Source information Start Marker

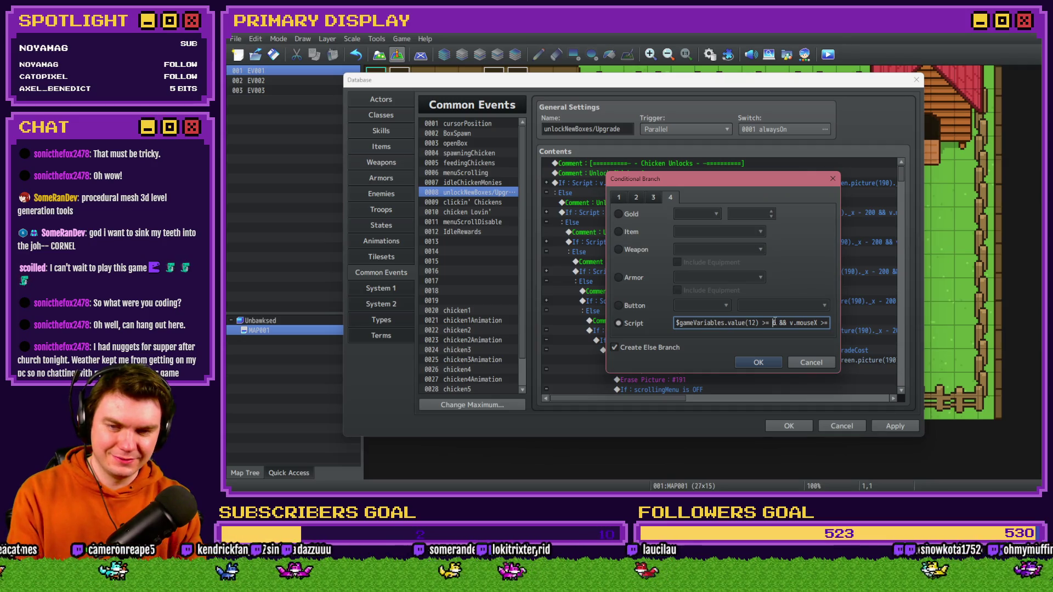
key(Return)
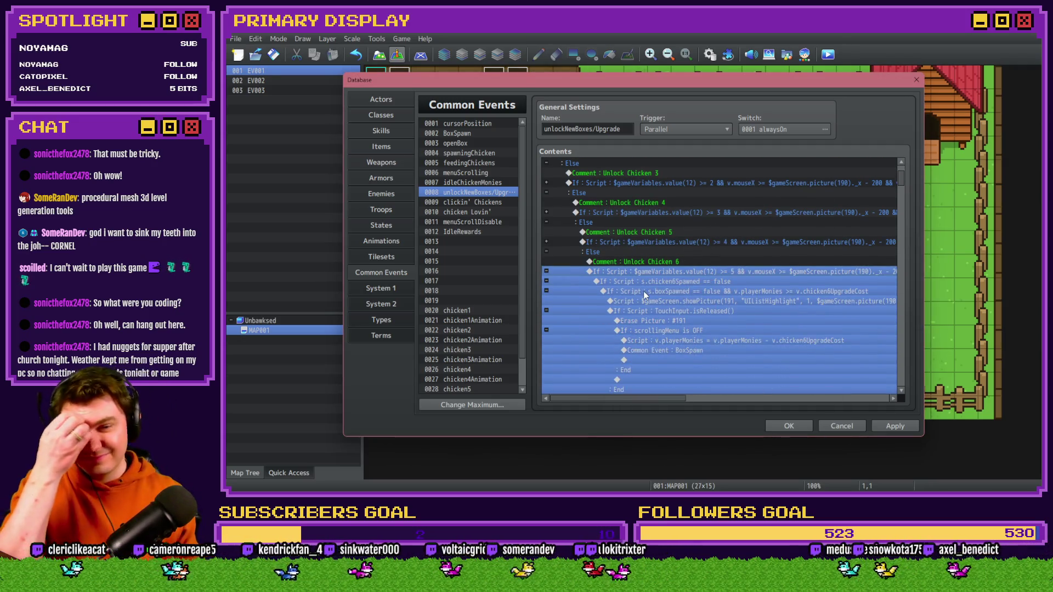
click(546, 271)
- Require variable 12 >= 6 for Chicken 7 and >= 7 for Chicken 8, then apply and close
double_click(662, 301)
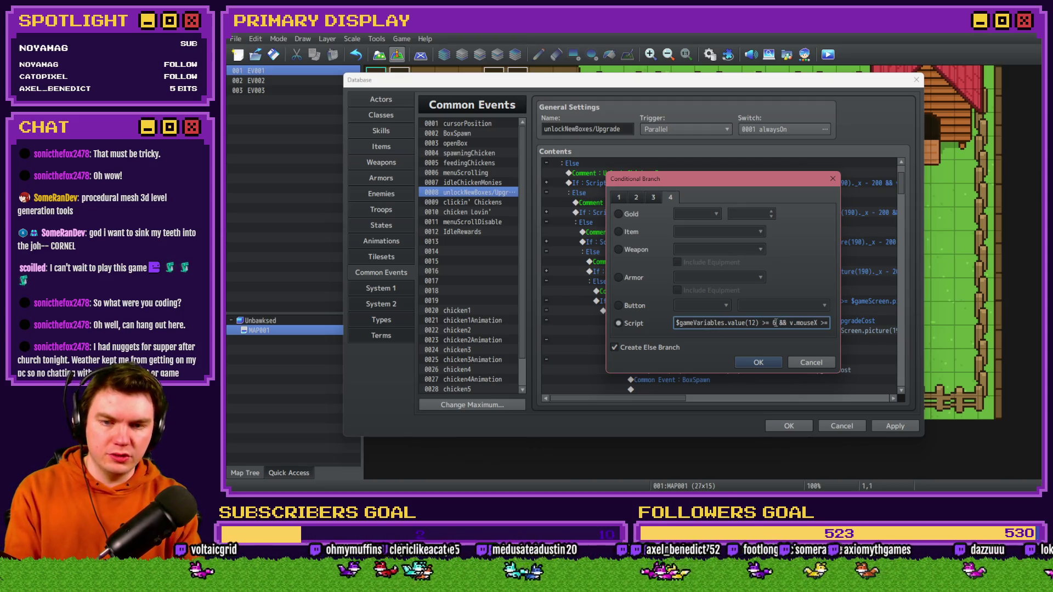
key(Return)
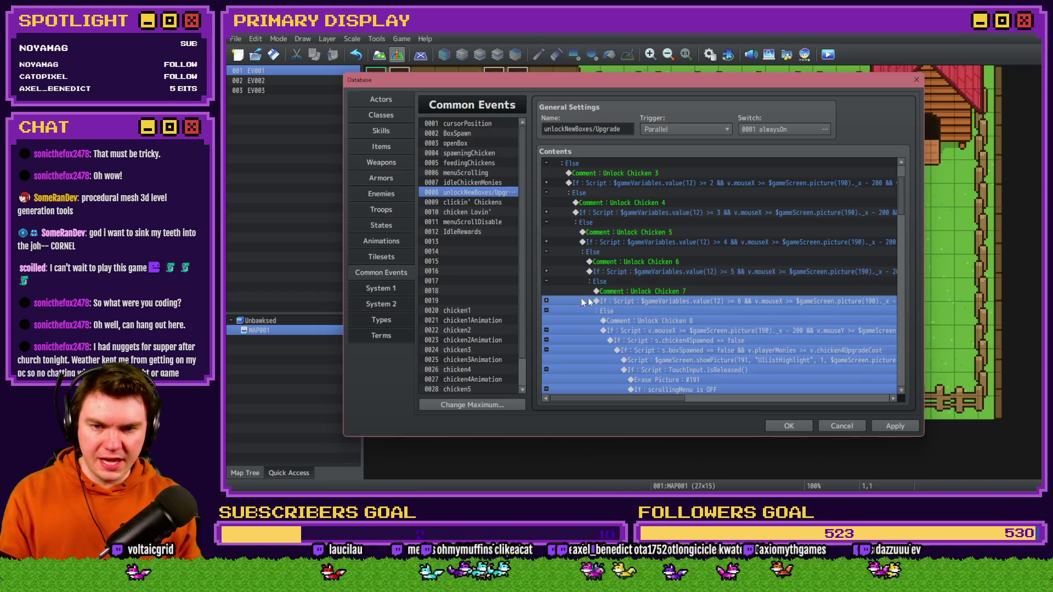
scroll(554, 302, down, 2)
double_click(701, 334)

Source information End Marker
Source information Start Marker

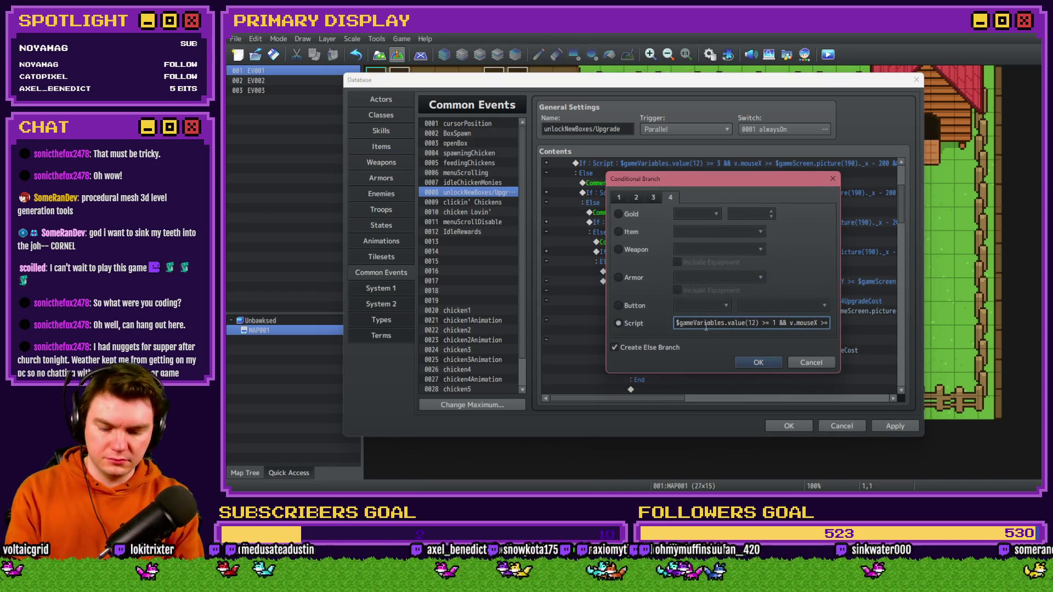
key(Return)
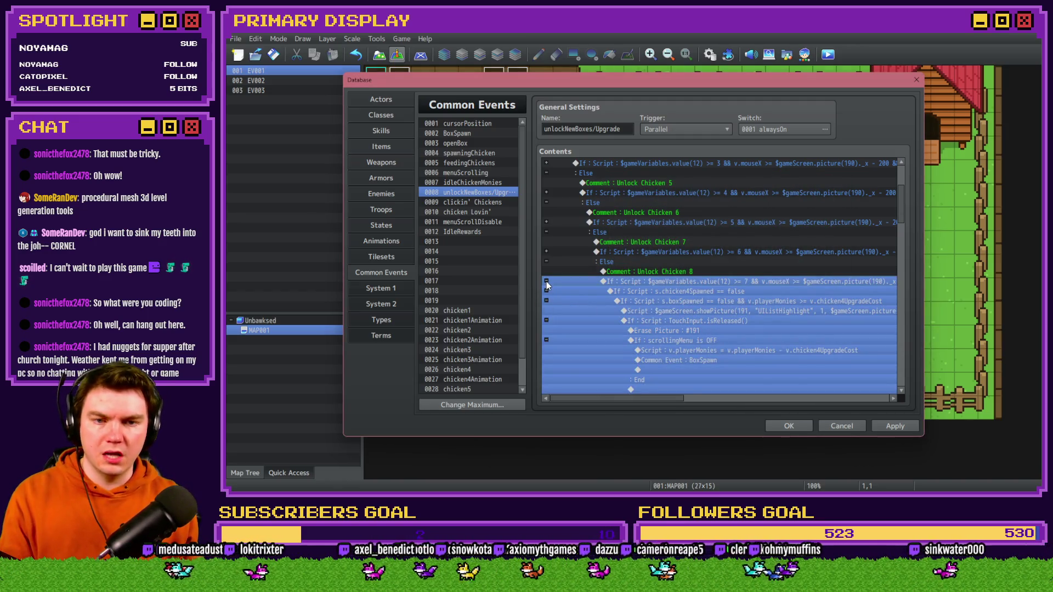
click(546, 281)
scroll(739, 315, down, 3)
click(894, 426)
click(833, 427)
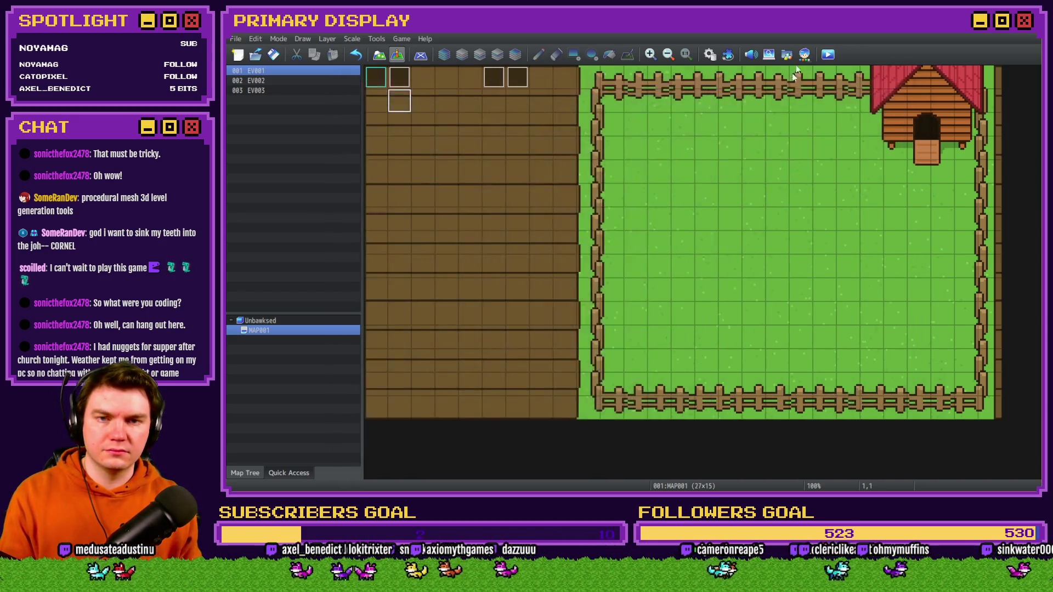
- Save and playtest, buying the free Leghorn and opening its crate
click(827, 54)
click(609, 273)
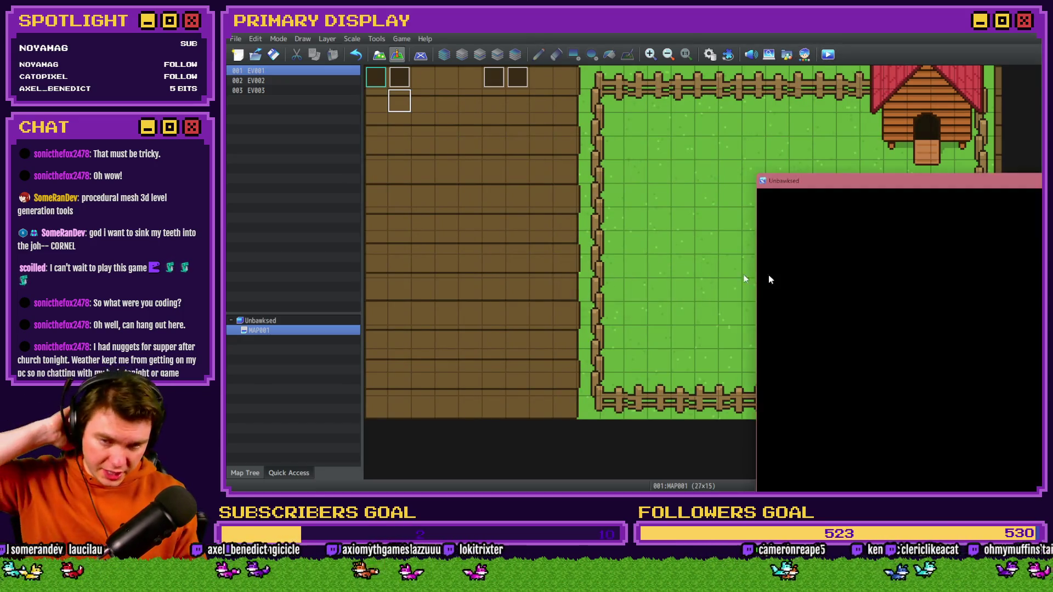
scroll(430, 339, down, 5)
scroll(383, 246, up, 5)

Source information End Marker

What you should do → The copy should hold only the lines from the one with "scroll(739, 315, down, 3)" through the one with "scroll(383, 246, up, 5)", exactly as they stand above. Leave out the pictures.

Answer for the task →
scroll(739, 315, down, 3)
click(894, 426)
click(833, 427)
- Save and playtest, buying the free Leghorn and opening its crate
click(827, 54)
click(609, 273)
scroll(430, 339, down, 5)
scroll(383, 246, up, 5)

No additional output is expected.